Comparative analysis between zebrafish Torsin-4A and human Torsin proteins offers valuable insights for translational research:

Evolutionary conservation analysis:

• Perform detailed sequence alignment of zebrafish Torsin-4A with human Torsin family members

• Identify conserved domains, especially those involved in ATPase activity and protein interactions

• Map disease-associated mutations from human Torsins onto the zebrafish Torsin-4A sequence

Functional complementation studies:

• Express human Torsin proteins in zebrafish Torsin-4A mutants

• Assess rescue of developmental and cellular phenotypes

• Identify functionally equivalent domains through chimeric protein approaches

Disease modeling potential:

• Generate zebrafish models carrying equivalent mutations to human disease-associated variants

• Characterize phenotypes at molecular, cellular and organismal levels

• Use these models for small molecule screening and drug discovery

The conservation of Torsin protein function across vertebrates makes zebrafish an excellent model system for studying basic mechanisms of Torsin action and for modeling human diseases associated with Torsin dysfunction. The optical transparency and genetic tractability of zebrafish embryos provide unique advantages for visualizing subcellular dynamics and for large-scale genetic and chemical screening approaches.

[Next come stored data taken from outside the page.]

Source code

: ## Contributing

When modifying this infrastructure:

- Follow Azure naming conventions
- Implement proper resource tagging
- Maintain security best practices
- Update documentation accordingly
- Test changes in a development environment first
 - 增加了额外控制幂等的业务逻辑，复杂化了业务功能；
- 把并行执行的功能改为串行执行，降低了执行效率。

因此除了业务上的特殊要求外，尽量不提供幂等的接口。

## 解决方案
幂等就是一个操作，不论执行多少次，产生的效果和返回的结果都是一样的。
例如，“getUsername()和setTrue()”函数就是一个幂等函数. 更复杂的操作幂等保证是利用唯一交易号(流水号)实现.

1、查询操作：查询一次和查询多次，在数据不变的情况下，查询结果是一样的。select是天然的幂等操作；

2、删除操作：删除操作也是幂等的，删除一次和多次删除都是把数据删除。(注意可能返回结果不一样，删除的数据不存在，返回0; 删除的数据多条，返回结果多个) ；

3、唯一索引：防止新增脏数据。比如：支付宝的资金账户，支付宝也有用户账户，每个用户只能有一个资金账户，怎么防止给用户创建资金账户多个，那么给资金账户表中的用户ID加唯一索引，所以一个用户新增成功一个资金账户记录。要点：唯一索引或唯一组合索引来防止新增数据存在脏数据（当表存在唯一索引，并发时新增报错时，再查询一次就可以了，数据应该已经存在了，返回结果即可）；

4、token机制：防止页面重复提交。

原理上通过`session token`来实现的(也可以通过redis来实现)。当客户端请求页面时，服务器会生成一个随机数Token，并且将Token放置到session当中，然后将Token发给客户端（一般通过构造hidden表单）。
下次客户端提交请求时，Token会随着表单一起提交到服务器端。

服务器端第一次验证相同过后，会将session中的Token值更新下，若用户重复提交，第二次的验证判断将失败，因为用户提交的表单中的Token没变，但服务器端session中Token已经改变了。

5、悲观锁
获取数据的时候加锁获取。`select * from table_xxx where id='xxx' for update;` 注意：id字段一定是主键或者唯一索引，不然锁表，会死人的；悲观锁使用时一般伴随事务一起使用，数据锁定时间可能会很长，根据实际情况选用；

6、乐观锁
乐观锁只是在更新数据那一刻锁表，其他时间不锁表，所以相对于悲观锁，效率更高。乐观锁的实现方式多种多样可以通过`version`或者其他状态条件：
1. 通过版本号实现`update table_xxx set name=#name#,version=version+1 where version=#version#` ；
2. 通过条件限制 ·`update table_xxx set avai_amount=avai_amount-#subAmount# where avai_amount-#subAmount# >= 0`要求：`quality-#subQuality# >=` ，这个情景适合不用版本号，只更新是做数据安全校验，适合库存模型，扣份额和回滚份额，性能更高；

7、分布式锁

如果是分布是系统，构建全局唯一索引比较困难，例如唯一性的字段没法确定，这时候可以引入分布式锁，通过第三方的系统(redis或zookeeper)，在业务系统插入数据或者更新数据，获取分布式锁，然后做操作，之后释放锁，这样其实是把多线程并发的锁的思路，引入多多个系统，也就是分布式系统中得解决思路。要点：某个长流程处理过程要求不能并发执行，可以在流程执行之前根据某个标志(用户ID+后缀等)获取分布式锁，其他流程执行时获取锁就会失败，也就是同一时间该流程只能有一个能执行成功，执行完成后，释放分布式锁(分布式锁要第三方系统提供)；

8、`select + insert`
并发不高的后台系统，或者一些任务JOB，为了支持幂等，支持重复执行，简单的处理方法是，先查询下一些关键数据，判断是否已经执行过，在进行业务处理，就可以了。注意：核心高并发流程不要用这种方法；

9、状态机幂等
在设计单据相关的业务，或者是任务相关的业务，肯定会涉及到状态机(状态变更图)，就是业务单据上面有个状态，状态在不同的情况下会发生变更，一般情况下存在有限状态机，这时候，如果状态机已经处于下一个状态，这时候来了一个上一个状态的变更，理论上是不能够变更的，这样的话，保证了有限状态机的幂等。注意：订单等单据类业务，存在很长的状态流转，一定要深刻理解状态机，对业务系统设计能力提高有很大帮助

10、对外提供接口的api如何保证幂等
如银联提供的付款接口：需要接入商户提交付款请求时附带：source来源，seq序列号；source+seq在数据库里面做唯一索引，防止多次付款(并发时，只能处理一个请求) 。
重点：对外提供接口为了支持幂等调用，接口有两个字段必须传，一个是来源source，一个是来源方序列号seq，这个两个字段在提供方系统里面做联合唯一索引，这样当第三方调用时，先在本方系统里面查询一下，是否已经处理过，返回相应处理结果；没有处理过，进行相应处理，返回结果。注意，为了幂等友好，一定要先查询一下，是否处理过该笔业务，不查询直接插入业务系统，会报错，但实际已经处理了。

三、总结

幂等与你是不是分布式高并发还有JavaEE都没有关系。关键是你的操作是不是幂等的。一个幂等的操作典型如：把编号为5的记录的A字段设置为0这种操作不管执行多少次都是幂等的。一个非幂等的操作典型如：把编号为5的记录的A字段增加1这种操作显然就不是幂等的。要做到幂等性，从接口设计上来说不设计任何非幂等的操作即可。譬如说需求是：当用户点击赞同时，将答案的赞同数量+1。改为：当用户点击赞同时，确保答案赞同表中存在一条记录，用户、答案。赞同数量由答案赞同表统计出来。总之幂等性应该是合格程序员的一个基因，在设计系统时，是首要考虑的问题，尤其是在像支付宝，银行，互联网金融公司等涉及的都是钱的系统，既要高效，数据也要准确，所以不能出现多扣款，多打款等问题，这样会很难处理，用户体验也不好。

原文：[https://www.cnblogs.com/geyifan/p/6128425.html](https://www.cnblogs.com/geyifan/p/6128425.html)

What are the latest advanced imaging techniques for analyzing Torsin-4A subcellular localization and dynamics?

Advanced imaging techniques offer powerful approaches for investigating Torsin-4A localization and dynamics:

Super-resolution microscopy approaches:

• Stimulated Emission Depletion (STED) microscopy for visualizing Torsin-4A localization relative to nuclear envelope and ER structures

• Photo-Activated Localization Microscopy (PALM) for single-molecule tracking of tagged Torsin-4A

• Structured Illumination Microscopy (SIM) for improved resolution of Torsin-4A distribution patterns

Live imaging in zebrafish embryos:

• Generate transgenic lines expressing fluorescently tagged Torsin-4A under native promoter

• Perform confocal time-lapse imaging to track dynamics during development

• Use Selective Plane Illumination Microscopy (SPIM) for whole-embryo imaging with reduced phototoxicity

Protein dynamics analysis:

• Fluorescence Recovery After Photobleaching (FRAP) to measure Torsin-4A mobility

• Fluorescence Loss In Photobleaching (FLIP) to assess continuity of Torsin-4A compartments

• Fluorescence Correlation Spectroscopy (FCS) to determine diffusion properties and complex formation

Proximity labeling with temporal control:

• Implement optogenetic APEX2 systems for spatiotemporally controlled labeling

• Map Torsin-4A interaction networks in specific subcellular compartments

• Track changes in interactome during development or stress responses

These advanced imaging approaches provide unprecedented insights into the dynamic behavior of Torsin-4A, revealing its functional roles in specific cellular compartments and developmental contexts.